When I add a single recipe, which contains some ingredients that ultimately lead to the same component, I get an error message saying that adding the recipe to the database causes a primary key violation on the components table. Is there a way to tell Entity that if a component has the same primary key value, it should be updated not inserted? I get that you can do this at the top level using context.Recipes.AddOrUpdate(recipe), but how could I achieve it for each of the sub levels down into the tree structure?

here are some summarised examples of the entity classes that I have in place:

public partial class Recipe
{
    public int Id { get; set; }
    public virtual ICollection<Ingredient> Ingredients { get; set; }
}

public partial class Ingredient
{
    public int Id {get;set;}
    public int ComponentId { get; set; }
    public virtual Component Component { get; set; }
    public virtual ICollection<Recipe> Recipes { get; set; }
}

public partial class Component
{
    [DatabaseGenerated(DatabaseGeneratedOption.None)]
    public int Id { get; set; }
    public string Description { get; set; }
    public virtual ICollection<Ingredient> Ingredients { get; set; }
}

//in the : DbContext class, there is this:

    modelBuilder.Entity<Ingredient>()
        .HasMany(e => e.Recipes)
        .WithMany(e => e.Ingredients)
        .Map(m => m.ToTable("Recipe_Ingredient_Link").MapLeftKey("IngredientId").MapRightKey("RecipeId"));

Am I receiving this error message because the two components with the same Id have got different Ingredients ICollections associated with them, causing Entity to treat them as different objects? If so, how can I get round this problem? If not, what is the problem?
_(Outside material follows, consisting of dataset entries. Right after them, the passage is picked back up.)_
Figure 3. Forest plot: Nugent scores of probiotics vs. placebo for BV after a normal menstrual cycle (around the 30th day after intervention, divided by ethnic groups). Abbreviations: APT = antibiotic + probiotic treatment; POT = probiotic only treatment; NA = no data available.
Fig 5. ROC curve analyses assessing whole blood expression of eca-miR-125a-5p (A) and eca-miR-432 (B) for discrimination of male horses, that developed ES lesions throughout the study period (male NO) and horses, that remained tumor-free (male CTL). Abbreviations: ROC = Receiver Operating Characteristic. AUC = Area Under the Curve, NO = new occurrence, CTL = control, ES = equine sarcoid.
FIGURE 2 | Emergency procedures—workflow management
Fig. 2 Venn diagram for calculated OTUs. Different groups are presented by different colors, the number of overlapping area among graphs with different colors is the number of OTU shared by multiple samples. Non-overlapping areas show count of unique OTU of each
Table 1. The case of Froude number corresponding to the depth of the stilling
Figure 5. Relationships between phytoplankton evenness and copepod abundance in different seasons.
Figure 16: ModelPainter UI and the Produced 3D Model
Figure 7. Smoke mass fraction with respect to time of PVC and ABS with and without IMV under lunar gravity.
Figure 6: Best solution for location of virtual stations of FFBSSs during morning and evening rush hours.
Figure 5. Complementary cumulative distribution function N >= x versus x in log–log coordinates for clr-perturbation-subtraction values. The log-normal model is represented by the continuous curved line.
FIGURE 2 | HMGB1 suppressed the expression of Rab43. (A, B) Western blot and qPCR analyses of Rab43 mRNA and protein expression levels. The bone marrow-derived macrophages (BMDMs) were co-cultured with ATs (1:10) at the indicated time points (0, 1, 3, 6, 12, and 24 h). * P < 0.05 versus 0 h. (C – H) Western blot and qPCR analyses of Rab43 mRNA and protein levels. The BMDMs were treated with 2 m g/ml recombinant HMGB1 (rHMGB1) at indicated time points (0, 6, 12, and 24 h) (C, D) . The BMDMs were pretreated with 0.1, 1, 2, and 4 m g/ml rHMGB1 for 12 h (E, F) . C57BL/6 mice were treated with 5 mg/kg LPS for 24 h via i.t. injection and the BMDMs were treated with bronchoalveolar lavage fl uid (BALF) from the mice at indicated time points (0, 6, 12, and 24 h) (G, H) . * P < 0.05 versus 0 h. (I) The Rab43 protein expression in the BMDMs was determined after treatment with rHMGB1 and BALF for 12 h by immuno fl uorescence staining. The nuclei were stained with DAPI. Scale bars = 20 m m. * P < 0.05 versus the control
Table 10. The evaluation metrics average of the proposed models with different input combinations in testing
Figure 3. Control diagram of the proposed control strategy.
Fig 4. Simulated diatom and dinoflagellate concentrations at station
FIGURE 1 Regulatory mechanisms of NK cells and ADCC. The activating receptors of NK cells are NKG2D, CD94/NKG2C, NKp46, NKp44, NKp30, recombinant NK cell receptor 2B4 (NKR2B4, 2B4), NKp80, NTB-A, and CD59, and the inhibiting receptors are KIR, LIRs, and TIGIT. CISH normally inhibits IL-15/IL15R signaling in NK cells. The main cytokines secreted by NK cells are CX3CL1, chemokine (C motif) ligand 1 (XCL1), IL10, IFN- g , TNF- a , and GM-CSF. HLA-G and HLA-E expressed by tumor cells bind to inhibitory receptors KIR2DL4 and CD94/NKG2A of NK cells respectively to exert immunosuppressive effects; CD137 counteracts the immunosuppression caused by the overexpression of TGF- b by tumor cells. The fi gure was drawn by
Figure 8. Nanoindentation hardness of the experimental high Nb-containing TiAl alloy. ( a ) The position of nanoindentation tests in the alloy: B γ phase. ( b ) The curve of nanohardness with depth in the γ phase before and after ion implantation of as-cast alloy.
I generated the classes from an existing database and haven't changed the code it made for me, other than to turn off lazy loading.

Upvotes: 1

Views: 48

Answers (1)

Xerillio
Xerillio

Reputation: 5261

I think your problem here is that in your conversion from JSON to C# objects you get a separate object for each component in the JSON. This means even if two components have the same ID it's two different objects like you have also described. This is as illustrated here:

Recipe #1
|
|-- Ingr. #1
|   |-- Comp. #1
|
|-- Ingr. #2
|   |-- Comp. #2
|
|-- Ingr. #3
    |-- Comp. #1  // Same ID as the one for Ingr. 1, but it's a separate C# object

When you try to add a hierarchy of objects (by just adding the top-level Recipe) Entity Framework will see each C# object as a separate entity. So even if two objects share the same ID, there's no logic telling EF how to handle that. I.e. how should it behave if the other properties (apart from the ID) are different?

So what I believe you would need to do instead is to ensure that no two objects have conflicting IDs. You have to iterate through your objects and make sure that if two components have the same ID, you need to remove one of them and have the Ingredients link to the same Component object, as illustrated here:

Recipe #1
|
|-- Ingr. #1
|   |----------------|
|                    |
|-- Ingr. #2         |
|   |-- Comp. #2     |-- Comp. #1 // Now they point to the same C# object
|                    |
|-- Ingr. #3         |
    |----------------|

I'll let you think about how to code that.